> [Work instructions] Extract, word for word, the entries from the start through the line that contains "Tile 9 of 4", including that line.

> [Given data]
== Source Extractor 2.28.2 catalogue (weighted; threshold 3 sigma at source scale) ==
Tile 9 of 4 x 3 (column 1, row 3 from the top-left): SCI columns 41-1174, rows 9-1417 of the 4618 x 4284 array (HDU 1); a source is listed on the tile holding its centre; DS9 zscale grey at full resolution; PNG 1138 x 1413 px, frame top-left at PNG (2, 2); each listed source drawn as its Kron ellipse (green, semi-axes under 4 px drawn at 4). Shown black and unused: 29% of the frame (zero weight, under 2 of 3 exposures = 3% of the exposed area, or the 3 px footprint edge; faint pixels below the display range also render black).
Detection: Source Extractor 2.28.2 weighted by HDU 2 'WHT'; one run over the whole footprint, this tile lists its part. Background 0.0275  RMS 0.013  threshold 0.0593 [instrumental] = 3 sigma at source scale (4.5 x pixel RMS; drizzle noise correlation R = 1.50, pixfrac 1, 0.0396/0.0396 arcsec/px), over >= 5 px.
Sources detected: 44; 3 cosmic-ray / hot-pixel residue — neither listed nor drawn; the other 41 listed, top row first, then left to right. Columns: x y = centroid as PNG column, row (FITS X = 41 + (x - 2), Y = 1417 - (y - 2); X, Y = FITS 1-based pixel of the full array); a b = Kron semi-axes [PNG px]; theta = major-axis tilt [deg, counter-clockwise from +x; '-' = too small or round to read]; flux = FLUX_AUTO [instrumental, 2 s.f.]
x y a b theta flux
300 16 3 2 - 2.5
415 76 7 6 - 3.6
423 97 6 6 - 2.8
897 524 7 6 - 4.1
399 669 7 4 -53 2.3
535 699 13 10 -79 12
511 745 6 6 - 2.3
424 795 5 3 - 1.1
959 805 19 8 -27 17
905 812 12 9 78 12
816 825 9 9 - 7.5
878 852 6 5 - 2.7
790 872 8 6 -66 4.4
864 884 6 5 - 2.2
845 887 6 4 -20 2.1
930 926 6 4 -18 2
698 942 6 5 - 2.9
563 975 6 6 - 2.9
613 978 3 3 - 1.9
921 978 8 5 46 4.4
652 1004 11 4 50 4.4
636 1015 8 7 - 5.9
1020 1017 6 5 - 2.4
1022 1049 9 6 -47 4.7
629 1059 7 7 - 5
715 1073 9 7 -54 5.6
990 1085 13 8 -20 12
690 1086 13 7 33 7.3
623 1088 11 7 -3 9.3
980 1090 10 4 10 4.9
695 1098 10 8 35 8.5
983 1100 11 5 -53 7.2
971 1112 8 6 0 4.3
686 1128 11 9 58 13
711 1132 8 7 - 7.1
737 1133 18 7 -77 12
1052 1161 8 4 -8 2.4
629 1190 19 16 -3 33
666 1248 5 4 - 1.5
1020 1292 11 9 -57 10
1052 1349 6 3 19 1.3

> [Result below]
== Source Extractor 2.28.2 catalogue (weighted; threshold 3 sigma at source scale) ==
Tile 9 of 4 x 3 (column 1, row 3 from the top-left): SCI columns 41-1174, rows 9-1417 of the 4618 x 4284 array (HDU 1); a source is listed on the tile holding its centre; DS9 zscale grey at full resolution; PNG 1138 x 1413 px, frame top-left at PNG (2, 2); each listed source drawn as its Kron ellipse (green, semi-axes under 4 px drawn at 4). Shown black and unused: 29% of the frame (zero weight, under 2 of 3 exposures = 3% of the exposed area, or the 3 px footprint edge; faint pixels below the display range also render black).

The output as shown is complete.